The horizontal advection module for CMAQ is the Piecewise-Parabolic Method (PPM) (Colella and Woodward, 1984). This algorithm is based on the finite volume subgrid definition of the advected scalar. In PPM, the subgrid distribution is described by a parabola in each grid interval. PPM is a monotonic and positive definite scheme. Positive definite schemes maintain the sign of input values, which means, in this case, that positive concentrations will remain positive and cannot become negative.

The vertical advection modules solve for the vertical advection with no mass-exchange boundary conditions at the bottom or top of the model. CMAQ also uses PPM as its vertical advection module.
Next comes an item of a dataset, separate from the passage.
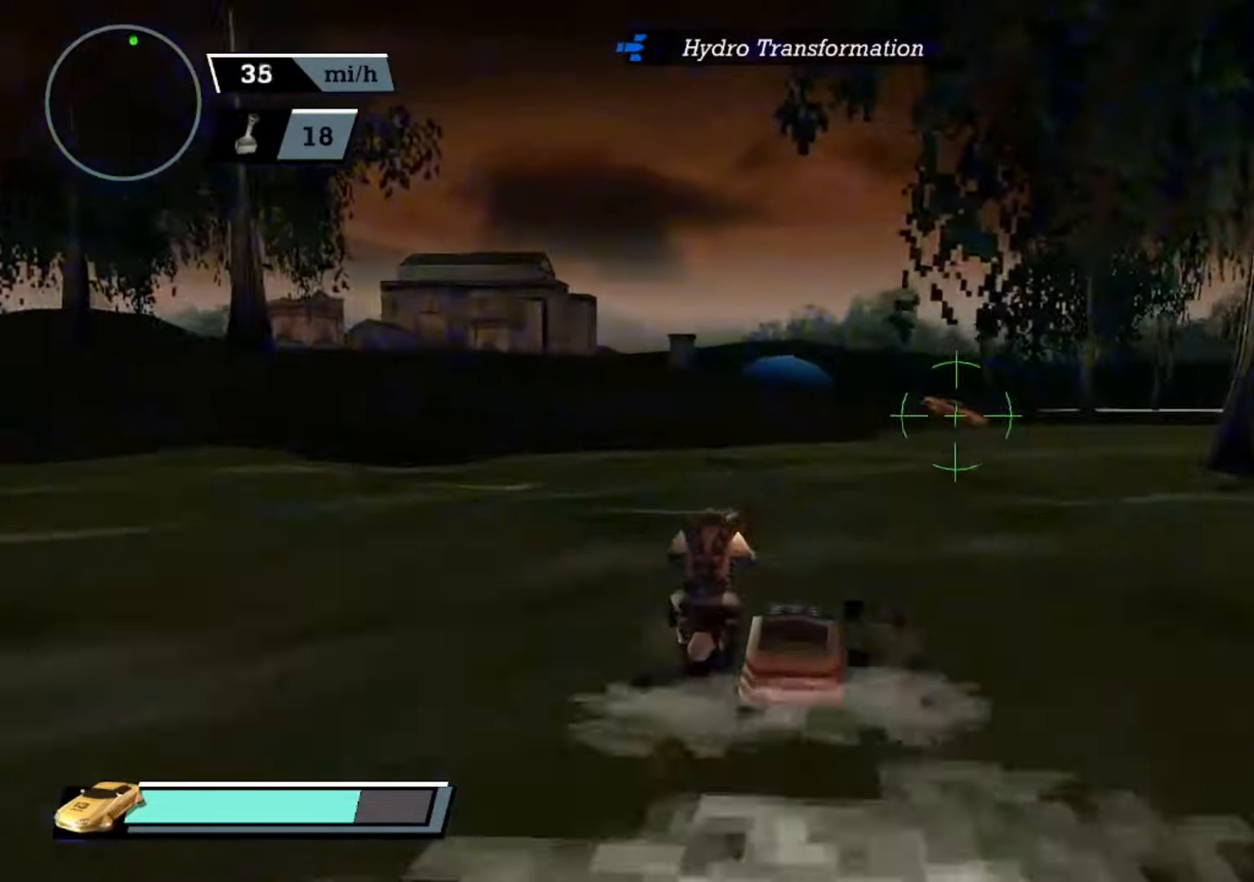
{"buttons": ["A"], "left_stick": "right", "events": [[266, "X", "down"], [433, "X", "up"]]}
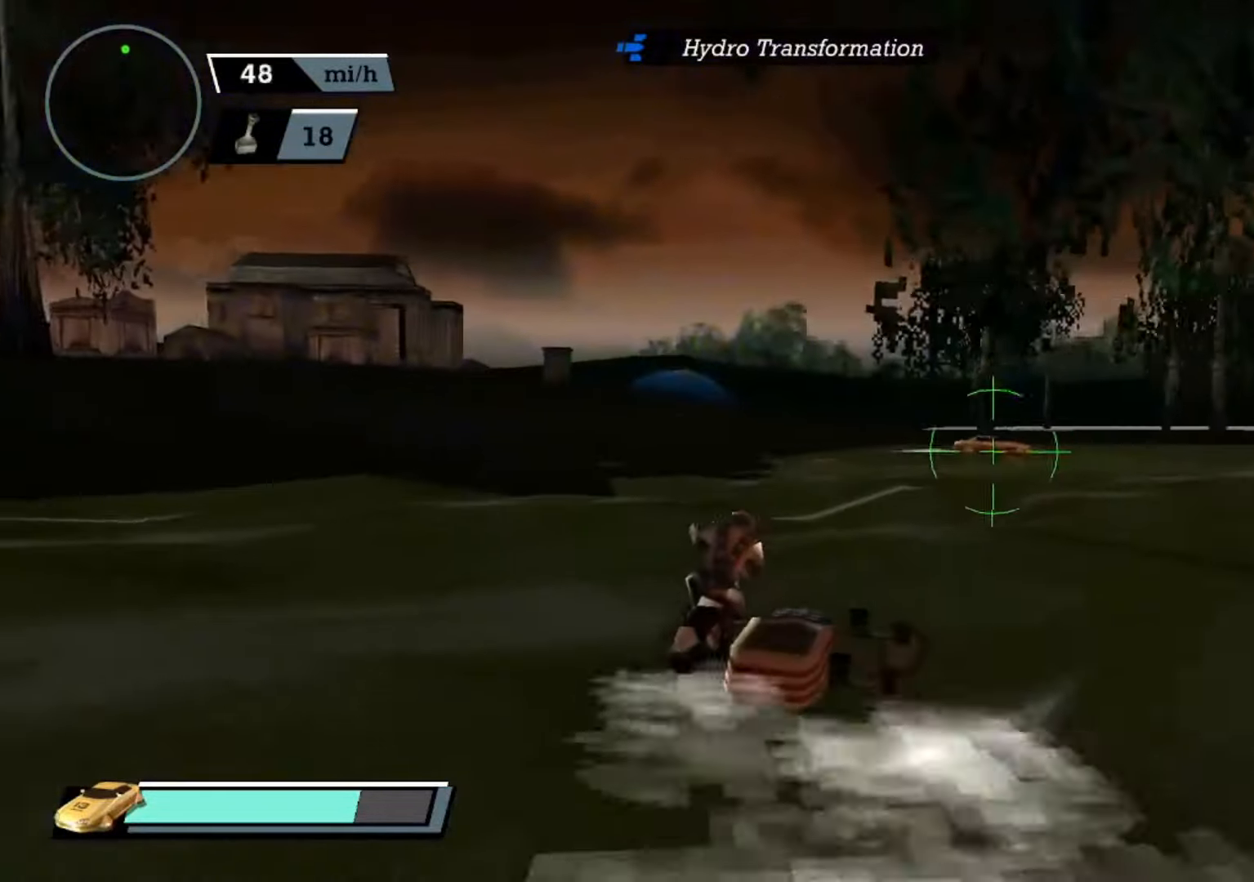
{"buttons": ["A"], "left_stick": "right", "events": [[100, "left_stick", "center"], [200, "left_stick", "right"], [300, "left_stick", "center"], [400, "left_stick", "right"]]}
In CCTM, the PPM algorithm with a steepening procedure is implemented for vertical advection as the default because of the strong gradients in the tracer species that are observed in photochemical air quality conditions.

In CCTM, turbulent fluxes are expressed in terms of the mixing ratios and an air-density-weighted Jacobian to handle atmospheric diffusion processes with generalized coordinates. This approach is convenient for numerically solving the flux-form turbulence mixing because most flux-based closure algorithms use parameterizations of turbulent fluxes of conserving quantities, such as mass mixing ratios. In CMAQ version 4.5, Eddy diffusion is implemented for representing vertical diffusion. Eddy diffusivity is a local mixing scheme and is estimated using the same planetary boundary layer (PBL) similarity-based algorithm as in the Regional Acid Deposition Model, RADM, (Chang et al., 1987, 1990). In CCTM, the deposition process is simulated as a flux boundary condition that affects the concentration in the lowest layer. By treating the deposition process as the loss of mass due to the diffusion flux at the bottom of the model, one can relate the bottom boundary condition in the generalized coordinate system to that in the Cartesian coordinate system. Version 4.5 has an improved version of the minimum allowable vertical eddy diffusivity. The new version interpolates between urban and non-urban land cover allowing a larger minimum value for a larger fraction of urban land cover.

In CMAQ version 4.5 horizontal diffusion is implemented with a single eddy diffusion algorithm that is based on local wind deformation and is scaled to the grid cell size. The horizontal eddy diffuseness is assumed to be uniform but dependent on the grid size of the model. The diffusivity is larger for a higher resolution run where the numerical diffusion due to the advection process is smaller.